Keadaan pada tanggal 1 Januari 2006. Sedangkan bangunannya baru akan dikenakan pada tahun 2007.

  Tempat pajak yang terhutang: a.

  Untuk daerah jakarta, di wilayah Daerah Khusus Ibu Kota Jakarta.

  b.

  Untuk daerah lainnya, di wilayah Kabupaten Daerah Tingat II atau Kota Madya Daerah Tingkat II yang meliputi daerah objek pajak.

e. Pendaftaran dan Pendataan Objek PBB

  i. Pendaftaran Obiek dan Subiek PBB Pendaftaran objek PBB dilakukan oleh subjek pajak dengan cara mengambil dan mengisi formulir SPOP secara jelas, benar dan lengkap serta ditandatangani dan dikembalikan ke Kantor Pelayanan PBB atau Pelayanan Pajak Pratama yang bersangkutan atau tempat yang ditunjuk untuk pengambilan dan pengembalian SPOP dengan dilampiri bukti- bukti pendukung seperti : sketsa/ denah objek pajak;

  • fotokopi KTP dan NPWP;
  • fotokopi sertifikat tanah;
  • fotokopi akta jual beli;
  • atau bukti pendukung lainnya.
  • Formulir SPOP disediakan dan dapat diambil gratis di Kantor Pelayanan PBB atau tempat lain yang ditunjuk atau melalui teknologi internet.
ii. Pendataan Objek dan Subjek PBB Pendataan dilaksanakan oleh Kantor Pelayanan PBB atau Kantor Pelayanan Pajak Pratama dengan menggunakan formulir SPOP dan dilakukan sekurang-kurangnya untuk satu wilayah administrasi desa/kelurahan. Pendataan dapat dilakukan dengan cara:

  • Penyampaian dan pemantauan pengembalian SPOP: Dapat dilaksanakan pada daerah/wilayah yang pada umumnya belum/tidak mempunyai peta, daerah terpencil atau potensi PBB relatif kecil.
  • Identifikasi Objek Pajak Dapat dilaksanakan pada daerah/wilayah yang sudah mempunyai peta garis/ peta foto yang dapat menentukan posisi relatif OP tetapi tidak mempunyai data administrasi PBB tiga tahun terakhir secara lengkap.
  • Verifikasi Objek Pajak Dapat dilaksanakan pada daerah/wilayah yang sudah mempunyai peta garis/ peta foto yang dapat menentukan posisi relatif OP dan mempunyai data administrasi PBB tiga tahun terakhir secara lengkap.

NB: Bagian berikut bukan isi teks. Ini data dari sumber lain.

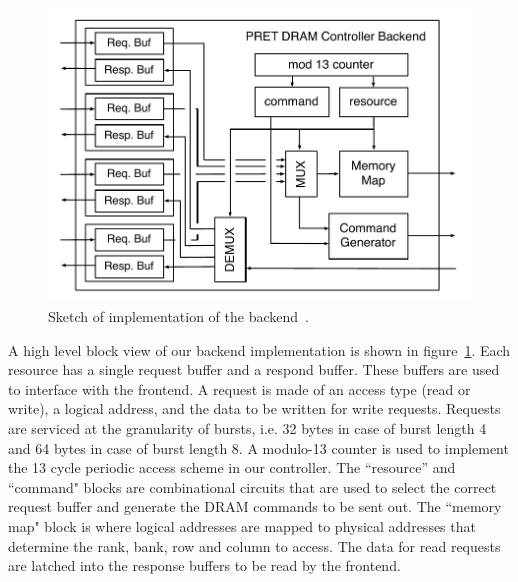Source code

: \begin{figure}
\begin{center}
\vspace{-8mm}
\includegraphics[width=1.1\linewidth]{figs/dram-backend-implementation}
\end{center}
\caption{Sketch of implementation of the backend~\cite{ReinekeLiuPatelKimLee11_PRETDRAMControllerBankPrivatizationForPredictability}.}
\label{fig:dram-backend-implementation}
\end{figure}

A high level block view of our backend implementation is shown in figure~\ref{fig:dram-backend-implementation}.
Each resource has a single request buffer and a respond buffer.
These buffers are used to interface with the frontend.   
A request is made of an access type (read or write), a logical address, and the data to be written for write requests. 
Requests are serviced at the granularity of bursts, i.e. 32 bytes in case of burst length 4 and 64 bytes in case of burst length 8.
A modulo-13 counter is used to implement the 13 cycle periodic access scheme in our controller.   
The ``resource'' and ``command" blocks are combinational circuits that are used to select the correct request buffer and generate the DRAM commands to be sent out. 
The ``memory map" block is where logical addresses are mapped to physical addresses that determine the rank, bank, row and column to access.
The data for read requests are latched into the response buffers to be read by the frontend.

f. Tata Cara Pembayaran PBB

  Apabila wajib pajak telah menerima Surat Pemberitahuan Pajak Terhutang (SPPT) yang biasanya paling lambat bulan juni tahun takwim pembayaran Pajak Bumi dan Bangunan melalui:

  a. Bank Pemerintah, atau

  b. Pemungut, atau

  c. Kantor Pos dan Giro, atau

  d. Dengan cara transfer, dengan ketentuan sebagai berikut: i. Jika pajak dibayar melalui Bank Pemerintah, SSP yang tersedia di Bank diisi sesuai dengan keterangan yang tercantum dalam SPPT yang diterima. ii. Jika pajak dibayar melalui petugas pemungut, terlabih dahulu tunjukan SPPT atau SPJPT dan mintalah bukti pembayaran lembar asli sebagai tanda lunas PBB. iii. Jika pajak dibayar melalui pos dan giro, terlebih dahulu beli formulir giro dan diisi sesuai SPPT. Lembar 1 disimpan sebagai bukti pembayaran, lembar 2 masukan pada kotak PBB yang tersedia di kantor pos dan giro. iv. Jika letak objek pajak tidak berada atau jauh dari tempat tinggal wajib pajak, maka pembayaran bias dilakukan melalui transfer, yaitu dengan mengisi formulir kiriman uang. Lembar 1 disimpan oleh wajib pajak, lembar 2 dikirim ke kantor PBB yang menerbitkan SPPT (www.pajak.go.id).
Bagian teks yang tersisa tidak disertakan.